** WHAT TO PRODUCE **
For each record, copy the text exactly and omit any picture it holds.

***** SOURCE RECORDS

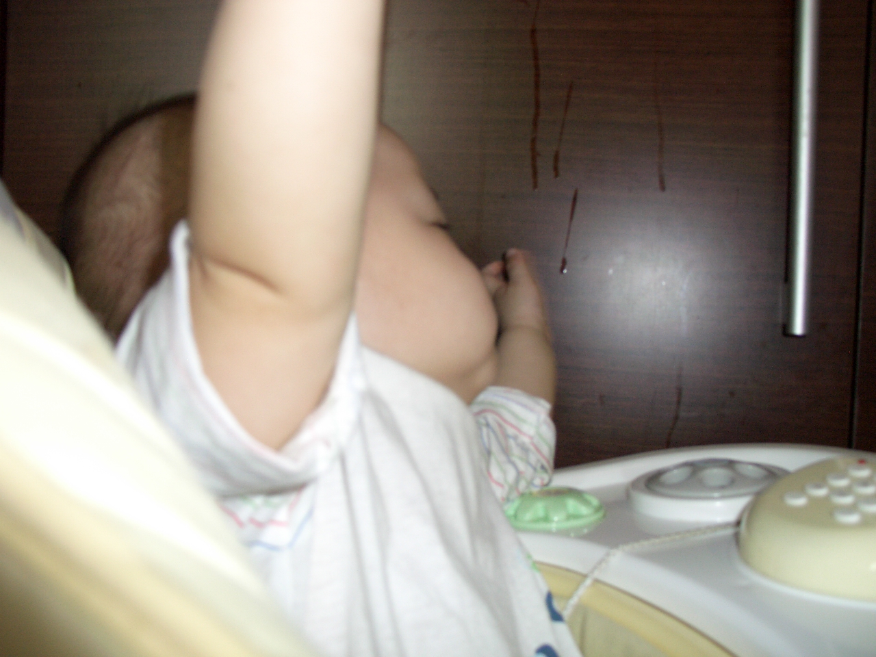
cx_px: 438
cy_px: 328
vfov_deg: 42.9
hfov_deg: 55.4
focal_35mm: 33
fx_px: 835
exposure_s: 1/60
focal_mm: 7.1
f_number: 2.8
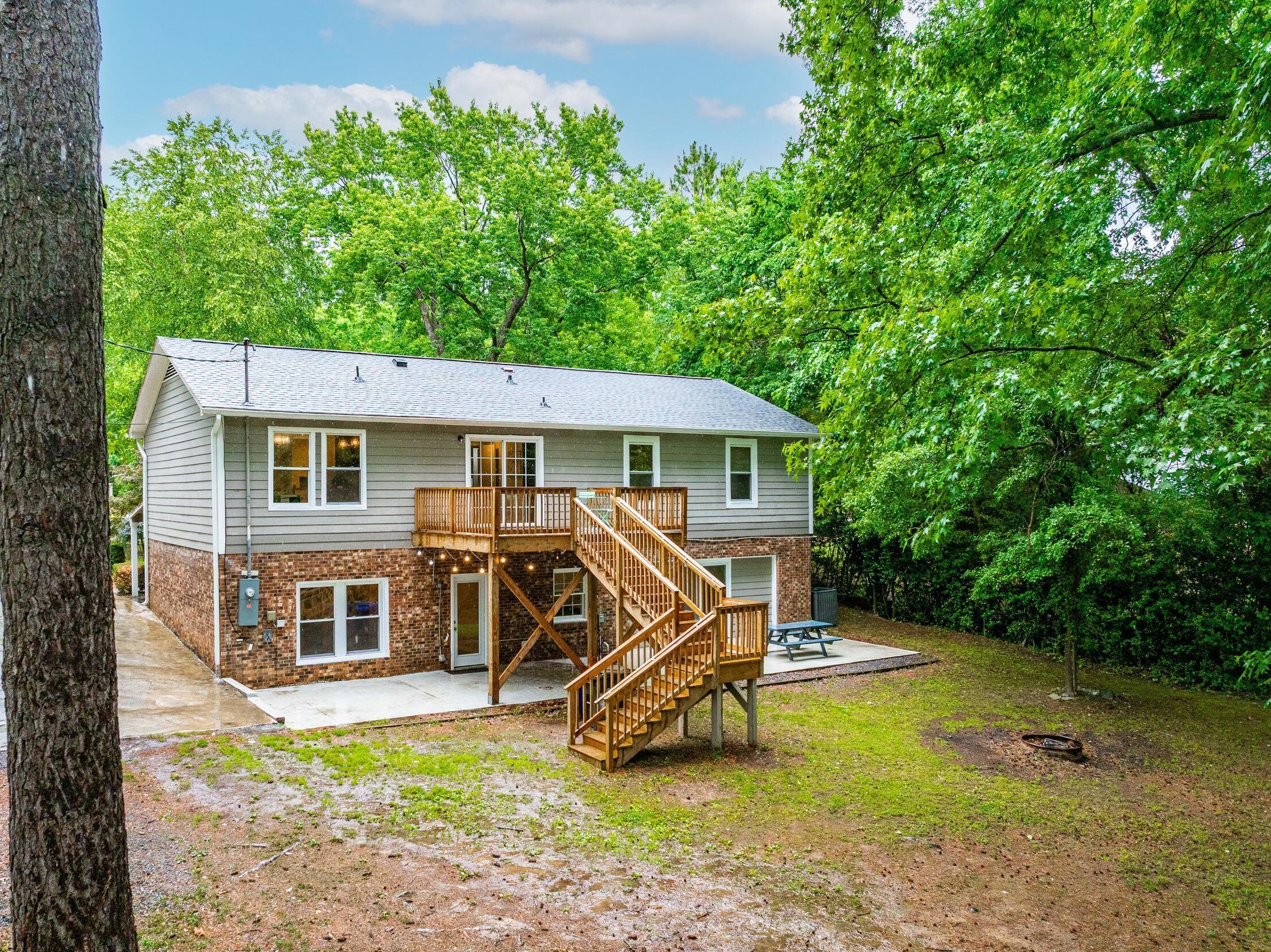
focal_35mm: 27
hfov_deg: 65.2
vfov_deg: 51.3
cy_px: 510
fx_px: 991
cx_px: 574
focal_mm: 12.29
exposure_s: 1/640
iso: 400
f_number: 2.8
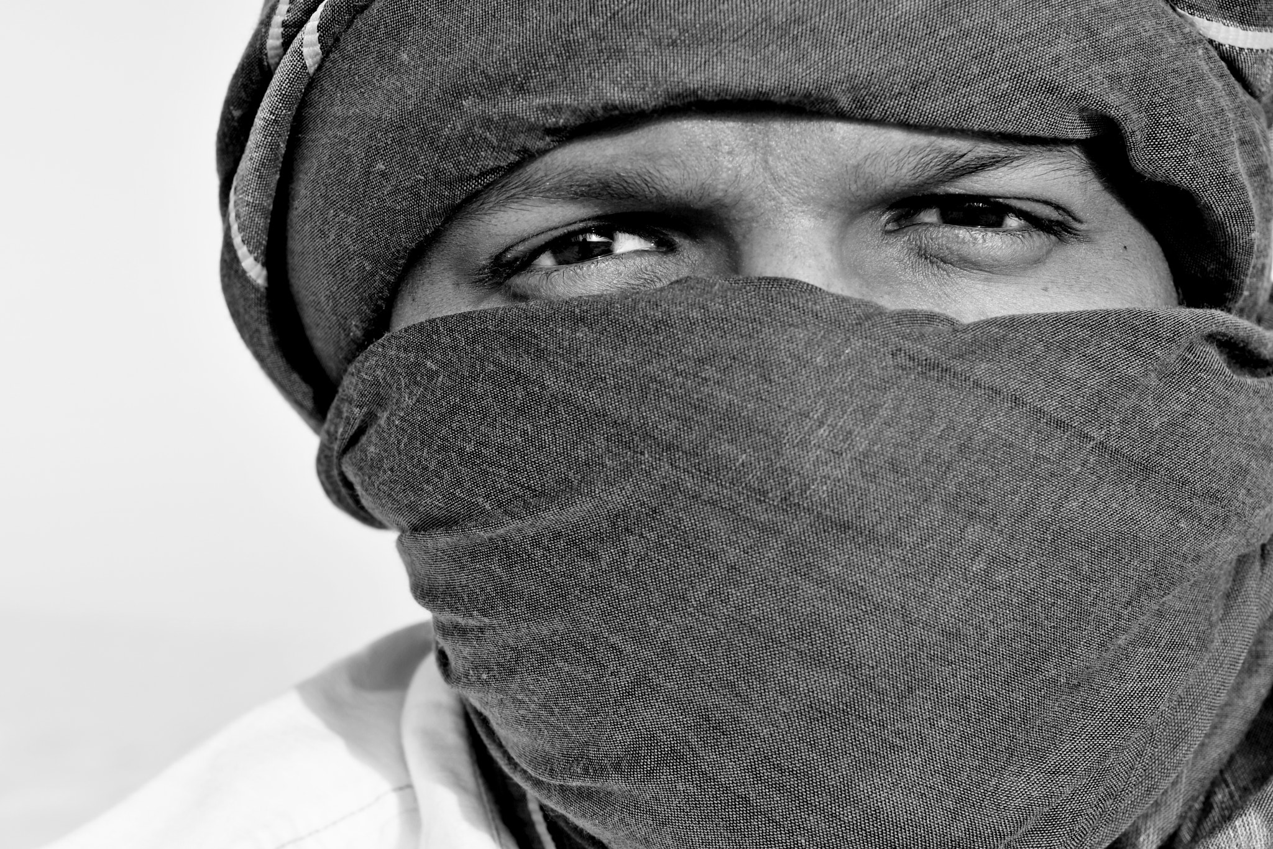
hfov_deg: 24.6
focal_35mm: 82
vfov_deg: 16.6
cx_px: 636
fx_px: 2917
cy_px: 424
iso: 100
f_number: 8
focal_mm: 55
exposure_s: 1/160
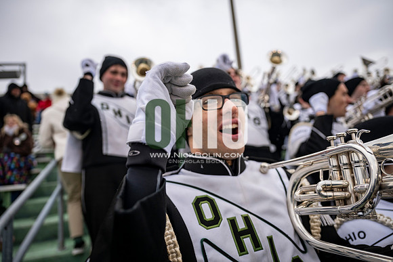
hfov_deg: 73.7
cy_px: 131
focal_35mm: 24
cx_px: 196
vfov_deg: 53.2
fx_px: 262
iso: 160
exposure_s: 1/500
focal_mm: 24
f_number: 2.8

**********

** EXERCISE RESULT **
cx_px: 438
cy_px: 328
vfov_deg: 42.9
hfov_deg: 55.4
focal_35mm: 33
fx_px: 835
exposure_s: 1/60
focal_mm: 7.1
f_number: 2.8
focal_35mm: 27
hfov_deg: 65.2
vfov_deg: 51.3
cy_px: 510
fx_px: 991
cx_px: 574
focal_mm: 12.29
exposure_s: 1/640
iso: 400
f_number: 2.8
hfov_deg: 24.6
focal_35mm: 82
vfov_deg: 16.6
cx_px: 636
fx_px: 2917
cy_px: 424
iso: 100
f_number: 8
focal_mm: 55
exposure_s: 1/160
hfov_deg: 73.7
cy_px: 131
focal_35mm: 24
cx_px: 196
vfov_deg: 53.2
fx_px: 262
iso: 160
exposure_s: 1/500
focal_mm: 24
f_number: 2.8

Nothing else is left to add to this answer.